Live Photos can only be created on the iPhone 6s and 6s Plus, right? Using private APIs and a bit of reverse-engineering, Genady Okrain demonstrates how to create Live Photos on any iPhone, not just the 6s. Join the creator of Parties for WWDC for some live private API fun.
Intro (00:12)
Hi everyone, my name is Genady, and I recently experimented with “hacking” Live Photos — reverse-engineering them to display and work on any iPhone, not just the iPhone 6s.
What are Live Photos? (00:45)
From the iPhone 6s Keynote we know that a Live Photo is a 3-sec video with a photo. You need an iPhone 6S, and PHLivePhoto in iOS 9.1. I will run a live small Swift demo of how to make a Live Photo.
Creating a PHLivePhoto on the iPhone 6 (01:29)
PHLivePhotoView
can be used to show Live Photos. Let’s first add a button and a file (the first thing that shows as the Live Photo). We need to import Photos and PhotosUI, and have PHLivePhotoView. We’ll use the video file that I just added to demo this. The Live Photo begins with the middle of the video - I just read this video, find the middle, save the image and run livePhotoWithImageURL()

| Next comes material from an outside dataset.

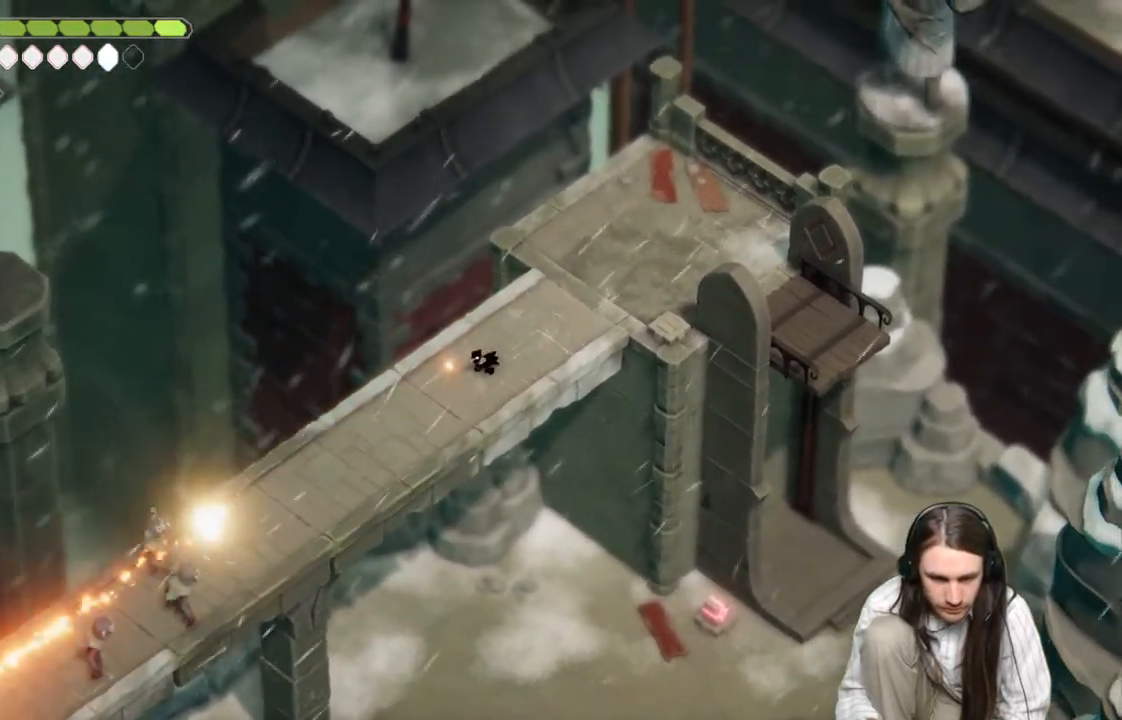
{"buttons": [], "left_stick": "down", "right_stick": "center", "events": [[117, "left_stick", "center"], [467, "left_stick", "down"]]}
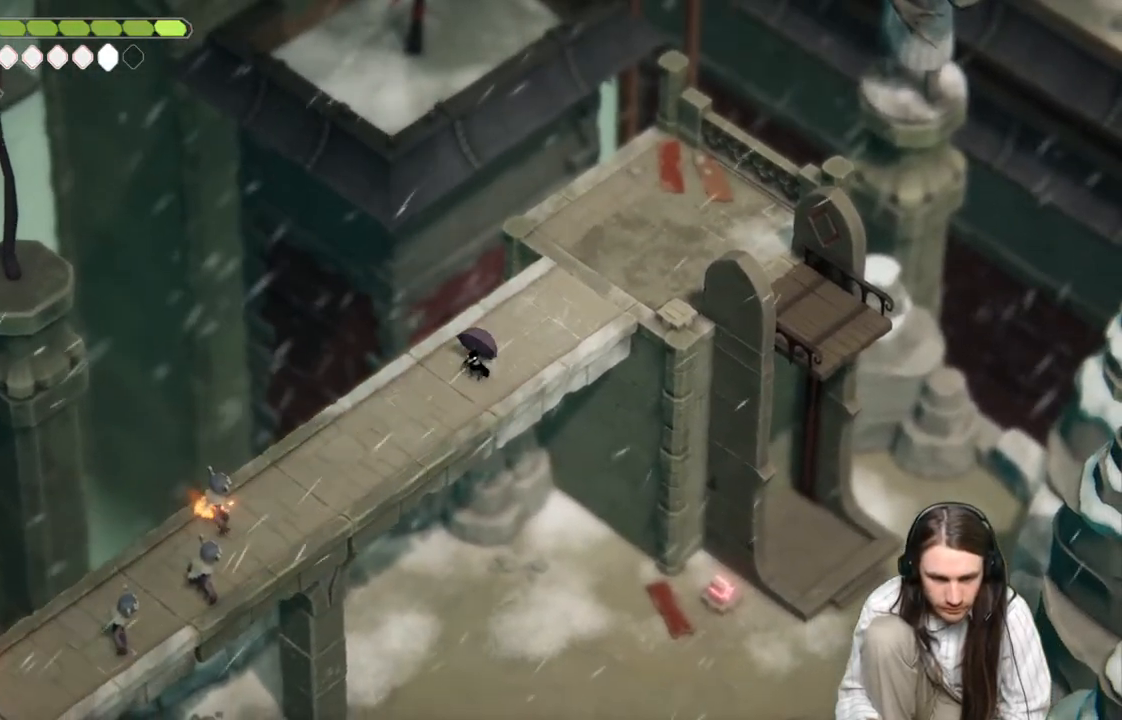
{"buttons": [], "left_stick": "center", "right_stick": "center", "events": [[217, "left_stick", "center"]]}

, which calls a private method. Since that method has 4 parameters, we’ll use an Objective-C header bridge to call the private function using NSInvocation
. Although Live Photos are actually very slow and because they’re not performant, Apple warns in the documentation not to use it on the main thread.

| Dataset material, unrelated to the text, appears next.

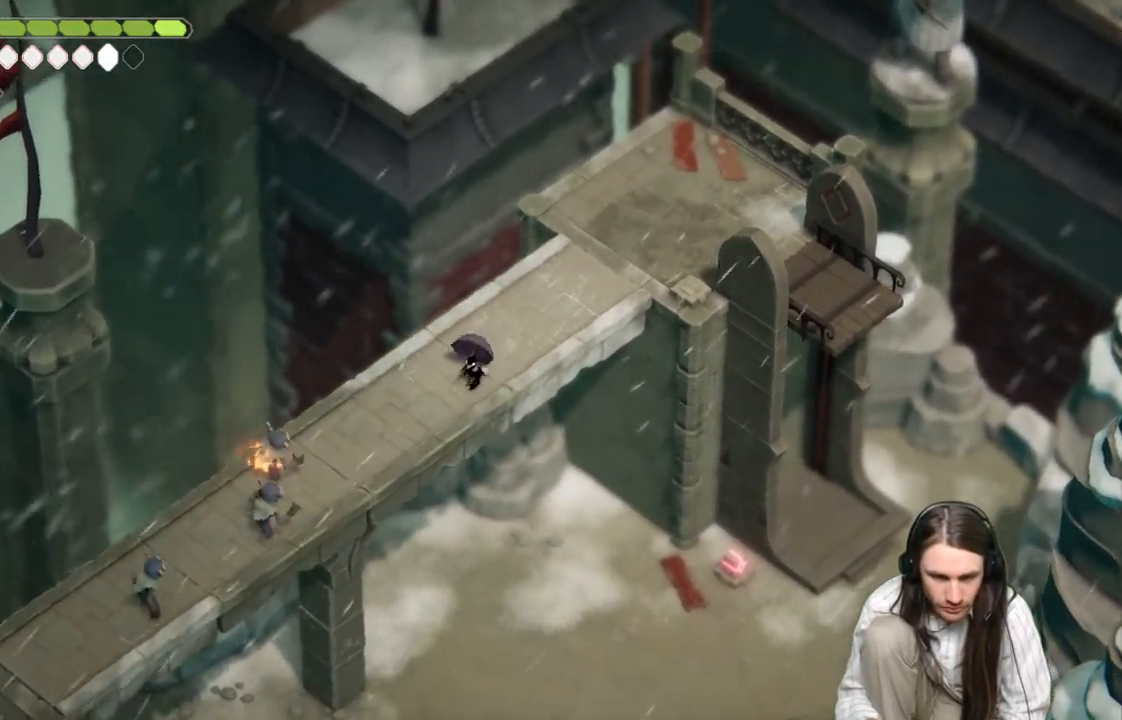
{"buttons": [], "left_stick": "up-right", "right_stick": "center", "events": [[150, "left_stick", "up-right"]]}
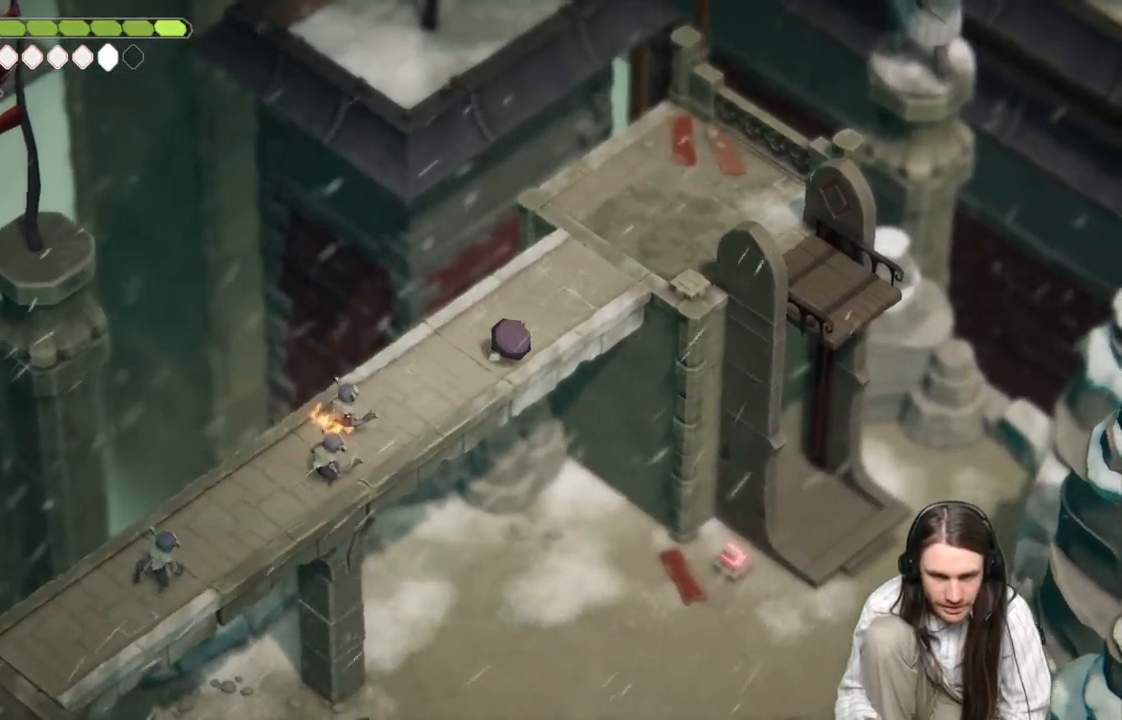
{"buttons": [], "left_stick": "down-left", "right_stick": "center", "events": [[167, "left_stick", "down-left"]]}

We can also create a Live Photo from a video as the iPhone 6s does. The 6s captures a short video with the photo and plays the video when the photo is 3D touched. However, by using this method of creating a PHLivePhoto
and playing it using the PHLivePhotoView
, we can get it to work on any iPhone, such as my regular iPhone 6.
The source code and a sample app are available on GitHub as a Swift demo and an Objective-C demo.